# Required action:
Should an entry contain an image, leave the image out and repeat the entry's text exactly.

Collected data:

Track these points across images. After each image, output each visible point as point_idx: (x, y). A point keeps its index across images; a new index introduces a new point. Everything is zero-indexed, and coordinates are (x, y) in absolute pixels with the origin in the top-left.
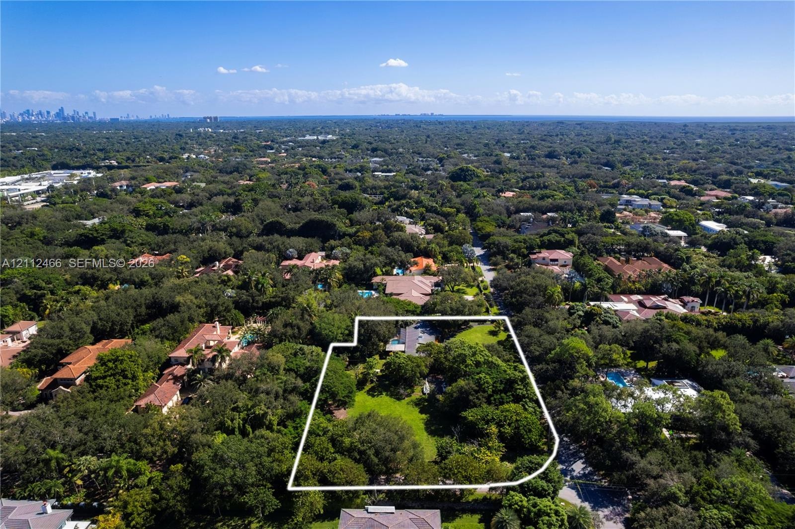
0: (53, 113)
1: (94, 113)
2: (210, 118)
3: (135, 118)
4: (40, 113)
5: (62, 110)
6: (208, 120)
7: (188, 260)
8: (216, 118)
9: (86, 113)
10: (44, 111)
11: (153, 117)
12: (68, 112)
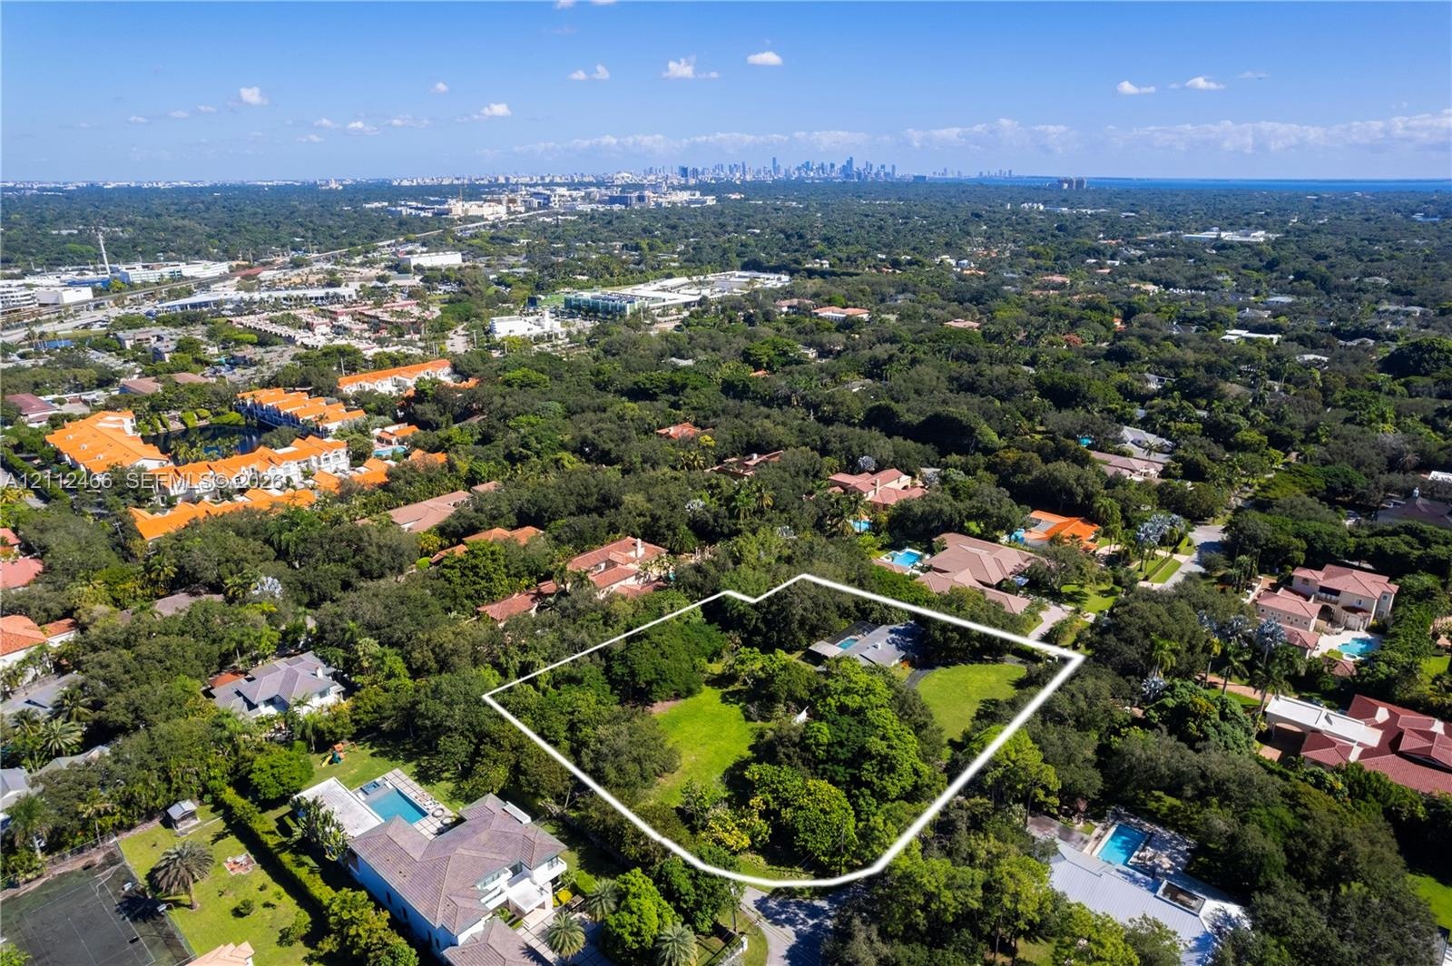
0: (838, 166)
1: (893, 167)
2: (1070, 182)
3: (956, 175)
4: (822, 167)
5: (850, 162)
6: (1066, 186)
7: (713, 443)
8: (1080, 182)
9: (883, 167)
10: (827, 165)
11: (985, 174)
12: (858, 165)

# Problem solution:
Track these points across images. After each image, output each visible point as point_idx: (x, y). A point keeps its index across images; a new index introduces a new point. Everything is zero-indexed, and coordinates are (x, y) in absolute pixels with the origin in the top-left.
0: (53, 113)
1: (94, 113)
2: (210, 118)
3: (135, 118)
4: (40, 113)
5: (62, 110)
6: (208, 120)
7: (188, 260)
8: (216, 118)
9: (86, 113)
10: (44, 111)
11: (153, 117)
12: (68, 112)
0: (838, 166)
1: (893, 167)
2: (1070, 182)
3: (956, 175)
4: (822, 167)
5: (850, 162)
6: (1066, 186)
7: (713, 443)
8: (1080, 182)
9: (883, 167)
10: (827, 165)
11: (985, 174)
12: (858, 165)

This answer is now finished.